[Stored entries]
** BEGIN **

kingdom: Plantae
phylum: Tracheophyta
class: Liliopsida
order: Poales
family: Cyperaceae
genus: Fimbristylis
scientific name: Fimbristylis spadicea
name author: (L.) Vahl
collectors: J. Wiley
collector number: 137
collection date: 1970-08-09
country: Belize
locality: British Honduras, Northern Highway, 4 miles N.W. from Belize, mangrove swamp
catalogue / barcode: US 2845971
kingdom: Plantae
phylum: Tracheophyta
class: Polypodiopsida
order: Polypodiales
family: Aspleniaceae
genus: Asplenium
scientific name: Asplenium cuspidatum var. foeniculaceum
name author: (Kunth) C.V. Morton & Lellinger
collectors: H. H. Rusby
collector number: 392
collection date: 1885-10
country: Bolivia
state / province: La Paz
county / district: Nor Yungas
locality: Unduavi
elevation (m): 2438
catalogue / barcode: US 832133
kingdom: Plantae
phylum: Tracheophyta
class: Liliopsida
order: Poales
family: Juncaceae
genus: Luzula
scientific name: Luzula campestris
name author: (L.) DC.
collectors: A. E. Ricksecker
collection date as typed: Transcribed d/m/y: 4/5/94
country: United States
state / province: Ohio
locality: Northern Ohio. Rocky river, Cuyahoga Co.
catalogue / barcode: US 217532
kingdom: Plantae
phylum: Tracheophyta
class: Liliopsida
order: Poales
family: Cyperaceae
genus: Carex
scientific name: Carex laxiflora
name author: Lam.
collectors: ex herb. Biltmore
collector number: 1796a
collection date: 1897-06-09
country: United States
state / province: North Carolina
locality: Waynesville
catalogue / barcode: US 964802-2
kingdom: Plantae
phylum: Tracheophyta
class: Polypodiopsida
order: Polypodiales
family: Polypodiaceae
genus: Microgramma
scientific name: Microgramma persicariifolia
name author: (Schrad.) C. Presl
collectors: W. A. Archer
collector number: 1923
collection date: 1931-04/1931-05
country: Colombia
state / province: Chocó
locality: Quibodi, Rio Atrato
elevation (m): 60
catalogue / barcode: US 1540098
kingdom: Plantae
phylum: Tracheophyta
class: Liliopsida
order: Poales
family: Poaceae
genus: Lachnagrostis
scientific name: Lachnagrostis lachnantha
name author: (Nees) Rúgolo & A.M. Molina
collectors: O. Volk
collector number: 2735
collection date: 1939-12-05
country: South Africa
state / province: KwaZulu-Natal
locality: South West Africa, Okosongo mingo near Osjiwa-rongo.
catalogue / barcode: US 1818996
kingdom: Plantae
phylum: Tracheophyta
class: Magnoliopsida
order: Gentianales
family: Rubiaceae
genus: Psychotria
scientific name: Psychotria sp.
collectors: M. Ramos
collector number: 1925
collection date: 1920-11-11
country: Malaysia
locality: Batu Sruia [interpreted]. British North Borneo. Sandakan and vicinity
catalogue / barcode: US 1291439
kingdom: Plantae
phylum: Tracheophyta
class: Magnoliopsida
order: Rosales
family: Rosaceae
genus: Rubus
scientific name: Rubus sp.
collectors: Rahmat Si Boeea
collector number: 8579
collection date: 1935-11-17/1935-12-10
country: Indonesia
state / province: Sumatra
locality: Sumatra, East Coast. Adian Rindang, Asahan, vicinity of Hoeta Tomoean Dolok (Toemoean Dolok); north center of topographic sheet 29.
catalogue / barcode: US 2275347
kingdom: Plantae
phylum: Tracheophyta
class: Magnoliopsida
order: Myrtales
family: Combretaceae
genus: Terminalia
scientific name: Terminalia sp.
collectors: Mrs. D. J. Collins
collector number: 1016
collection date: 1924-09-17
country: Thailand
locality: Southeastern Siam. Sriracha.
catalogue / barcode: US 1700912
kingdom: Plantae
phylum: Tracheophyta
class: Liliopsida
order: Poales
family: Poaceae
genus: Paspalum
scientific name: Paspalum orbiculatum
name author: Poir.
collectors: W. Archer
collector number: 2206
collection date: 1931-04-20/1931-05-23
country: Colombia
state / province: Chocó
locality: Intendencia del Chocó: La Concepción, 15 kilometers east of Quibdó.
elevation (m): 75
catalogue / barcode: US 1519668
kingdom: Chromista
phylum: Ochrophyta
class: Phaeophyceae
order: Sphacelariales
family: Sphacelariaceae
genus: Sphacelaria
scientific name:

** END **

STATED PROBLEM:
Put all of the lines above into a numbered list, leaving out any blank ones.

SOLUTION TO THIS TASK:
1. kingdom: Plantae
2. phylum: Tracheophyta
3. class: Liliopsida
4. order: Poales
5. family: Cyperaceae
6. genus: Fimbristylis
7. scientific name: Fimbristylis spadicea
8. name author: (L.) Vahl
9. collectors: J. Wiley
10. collector number: 137
11. collection date: 1970-08-09
12. country: Belize
13. locality: British Honduras, Northern Highway, 4 miles N.W. from Belize, mangrove swamp
14. catalogue / barcode: US 2845971
15. kingdom: Plantae
16. phylum: Tracheophyta
17. class: Polypodiopsida
18. order: Polypodiales
19. family: Aspleniaceae
20. genus: Asplenium
21. scientific name: Asplenium cuspidatum var. foeniculaceum
22. name author: (Kunth) C.V. Morton & Lellinger
23. collectors: H. H. Rusby
24. collector number: 392
25. collection date: 1885-10
26. country: Bolivia
27. state / province: La Paz
28. county / district: Nor Yungas
29. locality: Unduavi
30. elevation (m): 2438
31. catalogue / barcode: US 832133
32. kingdom: Plantae
33. phylum: Tracheophyta
34. class: Liliopsida
35. order: Poales
36. family: Juncaceae
37. genus: Luzula
38. scientific name: Luzula campestris
39. name author: (L.) DC.
40. collectors: A. E. Ricksecker
41. collection date as typed: Transcribed d/m/y: 4/5/94
42. country: United States
43. state / province: Ohio
44. locality: Northern Ohio. Rocky river, Cuyahoga Co.
45. catalogue / barcode: US 217532
46. kingdom: Plantae
47. phylum: Tracheophyta
48. class: Liliopsida
49. order: Poales
50. family: Cyperaceae
51. genus: Carex
52. scientific name: Carex laxiflora
53. name author: Lam.
54. collectors: ex herb. Biltmore
55. collector number: 1796a
56. collection date: 1897-06-09
57. country: United States
58. state / province: North Carolina
59. locality: Waynesville
60. catalogue / barcode: US 964802-2
61. kingdom: Plantae
62. phylum: Tracheophyta
63. class: Polypodiopsida
64. order: Polypodiales
65. family: Polypodiaceae
66. genus: Microgramma
67. scientific name: Microgramma persicariifolia
68. name author: (Schrad.) C. Presl
69. collectors: W. A. Archer
70. collector number: 1923
71. collection date: 1931-04/1931-05
72. country: Colombia
73. state / province: Chocó
74. locality: Quibodi, Rio Atrato
75. elevation (m): 60
76. catalogue / barcode: US 1540098
77. kingdom: Plantae
78. phylum: Tracheophyta
79. class: Liliopsida
80. order: Poales
81. family: Poaceae
82. genus: Lachnagrostis
83. scientific name: Lachnagrostis lachnantha
84. name author: (Nees) Rúgolo & A.M. Molina
85. collectors: O. Volk
86. collector number: 2735
87. collection date: 1939-12-05
88. country: South Africa
89. state / province: KwaZulu-Natal
90. locality: South West Africa, Okosongo mingo near Osjiwa-rongo.
91. catalogue / barcode: US 1818996
92. kingdom: Plantae
93. phylum: Tracheophyta
94. class: Magnoliopsida
95. order: Gentianales
96. family: Rubiaceae
97. genus: Psychotria
98. scientific name: Psychotria sp.
99. collectors: M. Ramos
100. collector number: 1925
101. collection date: 1920-11-11
102. country: Malaysia
103. locality: Batu Sruia [interpreted]. British North Borneo. Sandakan and vicinity
104. catalogue / barcode: US 1291439
105. kingdom: Plantae
106. phylum: Tracheophyta
107. class: Magnoliopsida
108. order: Rosales
109. family: Rosaceae
110. genus: Rubus
111. scientific name: Rubus sp.
112. collectors: Rahmat Si Boeea
113. collector number: 8579
114. collection date: 1935-11-17/1935-12-10
115. country: Indonesia
116. state / province: Sumatra
117. locality: Sumatra, East Coast. Adian Rindang, Asahan, vicinity of Hoeta Tomoean Dolok (Toemoean Dolok); north center of topographic sheet 29.
118. catalogue / barcode: US 2275347
119. kingdom: Plantae
120. phylum: Tracheophyta
121. class: Magnoliopsida
122. order: Myrtales
123. family: Combretaceae
124. genus: Terminalia
125. scientific name: Terminalia sp.
126. collectors: Mrs. D. J. Collins
127. collector number: 1016
128. collection date: 1924-09-17
129. country: Thailand
130. locality: Southeastern Siam. Sriracha.
131. catalogue / barcode: US 1700912
132. kingdom: Plantae
133. phylum: Tracheophyta
134. class: Liliopsida
135. order: Poales
136. family: Poaceae
137. genus: Paspalum
138. scientific name: Paspalum orbiculatum
139. name author: Poir.
140. collectors: W. Archer
141. collector number: 2206
142. collection date: 1931-04-20/1931-05-23
143. country: Colombia
144. state / province: Chocó
145. locality: Intendencia del Chocó: La Concepción, 15 kilometers east of Quibdó.
146. elevation (m): 75
147. catalogue / barcode: US 1519668
148. kingdom: Chromista
149. phylum: Ochrophyta
150. class: Phaeophyceae
151. order: Sphacelariales
152. family: Sphacelariaceae
153. genus: Sphacelaria
154. scientific name:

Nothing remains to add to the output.